> TO-DO ITEM
Print the data verbatim. Leave every image out.

Collected data
┄┄┄┄┄┄┄┄┄┄┄┄┄┄┄┄┄┄┄┄

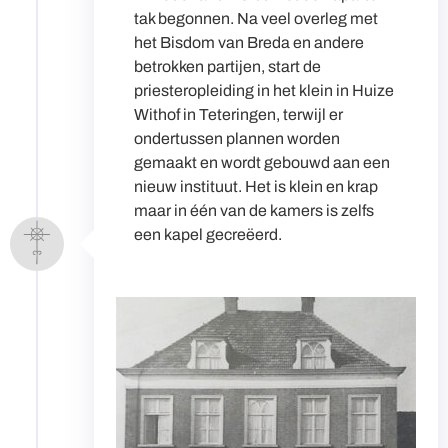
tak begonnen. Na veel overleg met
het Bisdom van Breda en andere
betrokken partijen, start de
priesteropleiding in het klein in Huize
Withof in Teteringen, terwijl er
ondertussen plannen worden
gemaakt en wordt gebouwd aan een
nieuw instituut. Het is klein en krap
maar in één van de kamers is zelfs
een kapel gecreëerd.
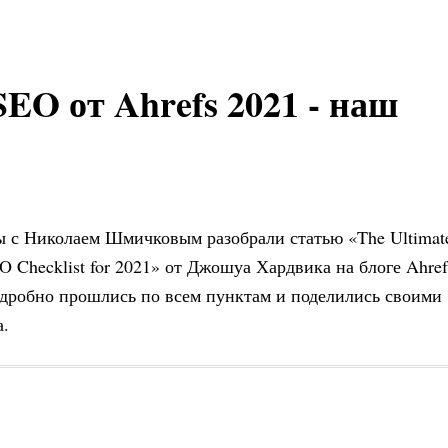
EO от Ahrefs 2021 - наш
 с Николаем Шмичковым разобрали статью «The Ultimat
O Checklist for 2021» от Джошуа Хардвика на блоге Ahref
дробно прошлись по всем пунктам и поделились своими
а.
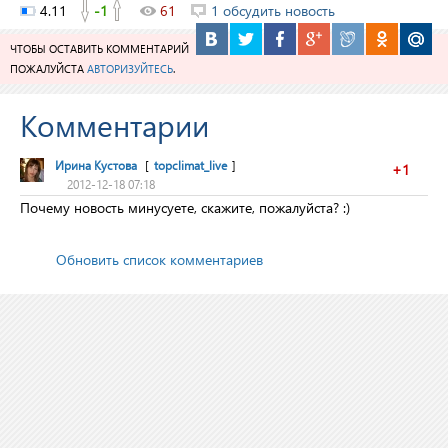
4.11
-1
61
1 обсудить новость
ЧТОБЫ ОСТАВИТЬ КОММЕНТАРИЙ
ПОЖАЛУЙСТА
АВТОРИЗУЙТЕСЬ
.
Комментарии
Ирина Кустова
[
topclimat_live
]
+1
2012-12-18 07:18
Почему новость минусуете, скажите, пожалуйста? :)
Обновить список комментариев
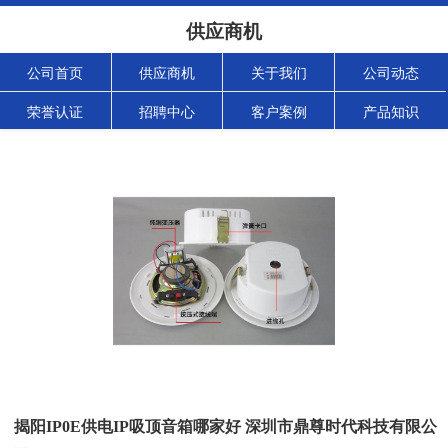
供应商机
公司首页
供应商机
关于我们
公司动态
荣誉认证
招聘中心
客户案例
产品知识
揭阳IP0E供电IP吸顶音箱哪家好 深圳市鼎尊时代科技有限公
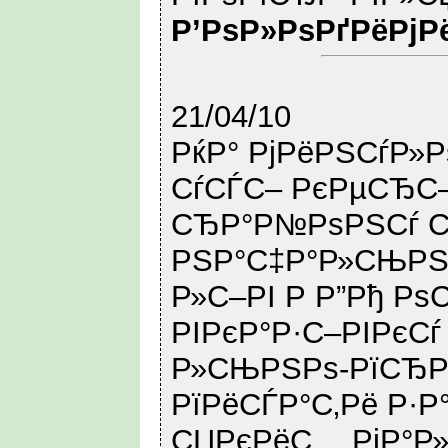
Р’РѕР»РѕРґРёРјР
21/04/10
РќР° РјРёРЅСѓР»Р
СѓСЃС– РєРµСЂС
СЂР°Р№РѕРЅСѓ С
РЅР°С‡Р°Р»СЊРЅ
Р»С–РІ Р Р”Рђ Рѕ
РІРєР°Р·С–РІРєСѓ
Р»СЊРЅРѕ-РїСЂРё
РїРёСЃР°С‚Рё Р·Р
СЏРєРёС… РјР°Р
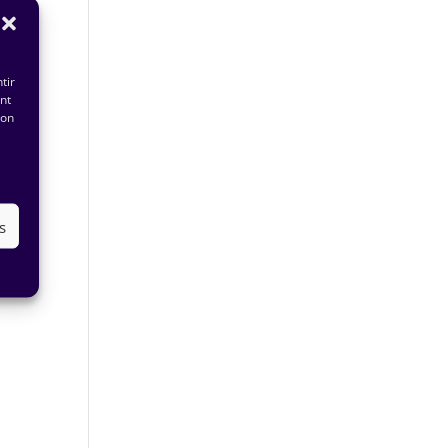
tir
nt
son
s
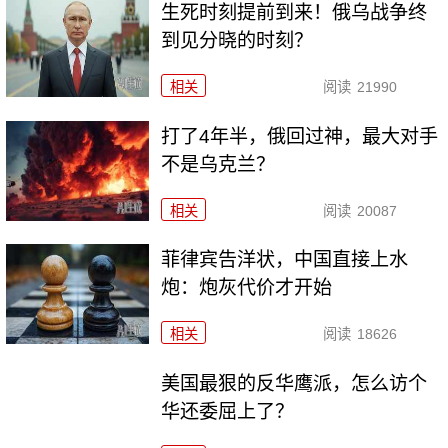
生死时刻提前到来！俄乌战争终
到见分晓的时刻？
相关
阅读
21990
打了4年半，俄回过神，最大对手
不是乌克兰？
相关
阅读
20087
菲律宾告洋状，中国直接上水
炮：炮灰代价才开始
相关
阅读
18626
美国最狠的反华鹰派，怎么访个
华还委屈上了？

┄┄┄┄┄┄┄┄┄┄┄┄┄┄┄┄┄┄┄┄

> SOLUTION FOR THIS TASK
tak begonnen. Na veel overleg met
het Bisdom van Breda en andere
betrokken partijen, start de
priesteropleiding in het klein in Huize
Withof in Teteringen, terwijl er
ondertussen plannen worden
gemaakt en wordt gebouwd aan een
nieuw instituut. Het is klein en krap
maar in één van de kamers is zelfs
een kapel gecreëerd.
EO от Ahrefs 2021 - наш
 с Николаем Шмичковым разобрали статью «The Ultimat
O Checklist for 2021» от Джошуа Хардвика на блоге Ahref
дробно прошлись по всем пунктам и поделились своими
а.
4.11
-1
61
1 обсудить новость
ЧТОБЫ ОСТАВИТЬ КОММЕНТАРИЙ
ПОЖАЛУЙСТА
АВТОРИЗУЙТЕСЬ
.
Комментарии
Ирина Кустова
[
topclimat_live
]
+1
2012-12-18 07:18
Почему новость минусуете, скажите, пожалуйста? :)
Обновить список комментариев
供应商机
公司首页
供应商机
关于我们
公司动态
荣誉认证
招聘中心
客户案例
产品知识
揭阳IP0E供电IP吸顶音箱哪家好 深圳市鼎尊时代科技有限公
Р’РѕР»РѕРґРёРјР
21/04/10
РќР° РјРёРЅСѓР»Р
СѓСЃС– РєРµСЂС
СЂР°Р№РѕРЅСѓ С
РЅР°С‡Р°Р»СЊРЅ
Р»С–РІ Р Р”Рђ Рѕ
РІРєР°Р·С–РІРєСѓ
Р»СЊРЅРѕ-РїСЂРё
РїРёСЃР°С‚Рё Р·Р
СЏРєРёС… РјР°Р
tir
nt
son
s
生死时刻提前到来！俄乌战争终
到见分晓的时刻？
相关
阅读
21990
打了4年半，俄回过神，最大对手
不是乌克兰？
相关
阅读
20087
菲律宾告洋状，中国直接上水
炮：炮灰代价才开始
相关
阅读
18626
美国最狠的反华鹰派，怎么访个
华还委屈上了？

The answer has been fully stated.